8th Annual Conference of the International Speech Communication Association

Antwerp, Belgium
August 27-31, 2007

Testing the Relevance of Speech Rate, Pitch and a Glottal Chink for the Perception of Age in Synthesized Speech Using Formant Synthesis

Ralf Winkler

Technische Universität Berlin, Germany

Listeners are able to rate a speaker's age with reasonable accuracy. However, it is still controversial which features reliably signal a speaker's age. This paper presents results of a synthesis study, where speech rate, pitch, and a glottal chink were varied systematically over a range that effectively occurs in natural speech to shift the mean perceived age.

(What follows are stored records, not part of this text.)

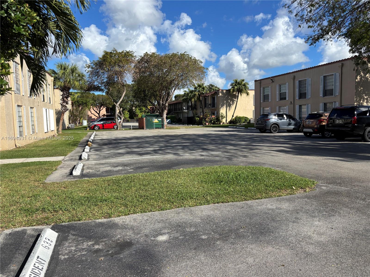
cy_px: 138
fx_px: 278
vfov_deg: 53.1
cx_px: 185
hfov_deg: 67.3
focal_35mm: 26
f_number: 1.6
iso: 50
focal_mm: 5.96
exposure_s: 1/3650
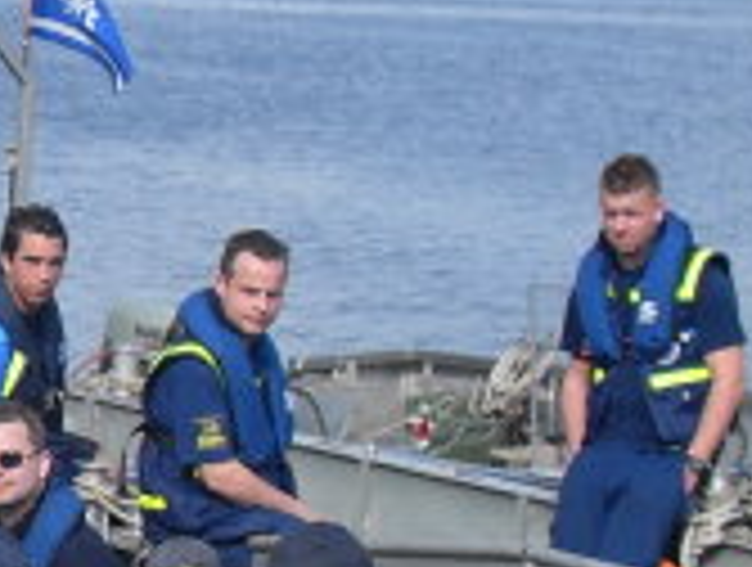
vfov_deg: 6.2
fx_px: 5203
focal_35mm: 239
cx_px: -194
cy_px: 423
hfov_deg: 8.2
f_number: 8.4
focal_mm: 8.4
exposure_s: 1/125
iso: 80
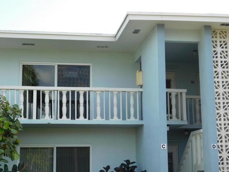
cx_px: 114
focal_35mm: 66
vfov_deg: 22.3
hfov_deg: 29.4
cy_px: 86
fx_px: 437
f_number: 4.2
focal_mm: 11.7
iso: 125
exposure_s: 1/200
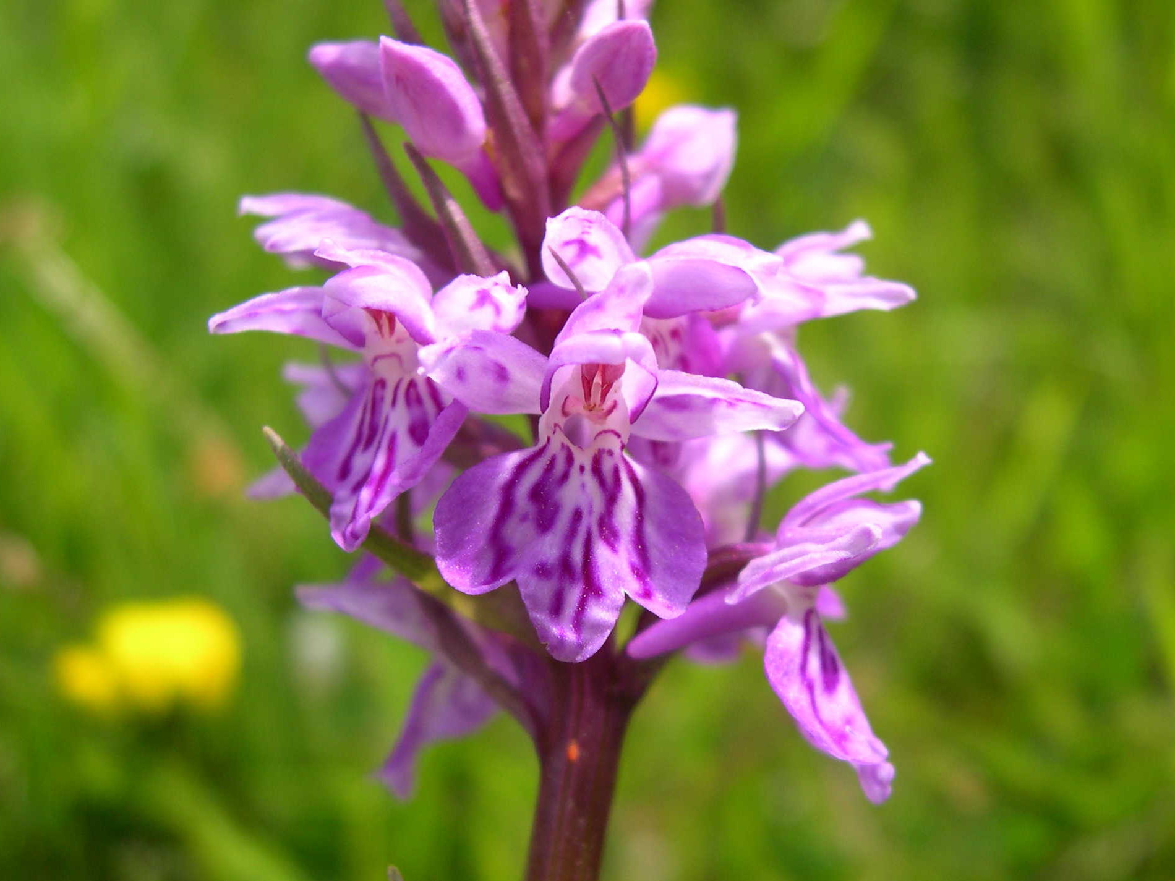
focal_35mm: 38
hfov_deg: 49.0
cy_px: 440
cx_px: 588
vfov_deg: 37.7
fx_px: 1290
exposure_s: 1/558
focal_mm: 8
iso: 100
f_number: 2.8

The strongest impact on age judgements was found for (i) speech rate, followed by (ii) the glottal chink, while the impact of pitch was only marginal. Some interactions (iii) between the parameters were observed as well.

Results regarding (i) and (ii) show, that formant synthesis is capable of producing speech considerably varying in its mean perceived age even if only a small number of features are manipulated. Regarding (iii), results indicate, that in the study of the impact of selected features their interactions should be considered too.

Bibliographic reference.  Winkler, Ralf (2007): "Testing the relevance of speech rate, pitch and a glottal Chink for the perception of age in synthesized speech using formant synthesis", In INTERSPEECH-2007, 2653-2656.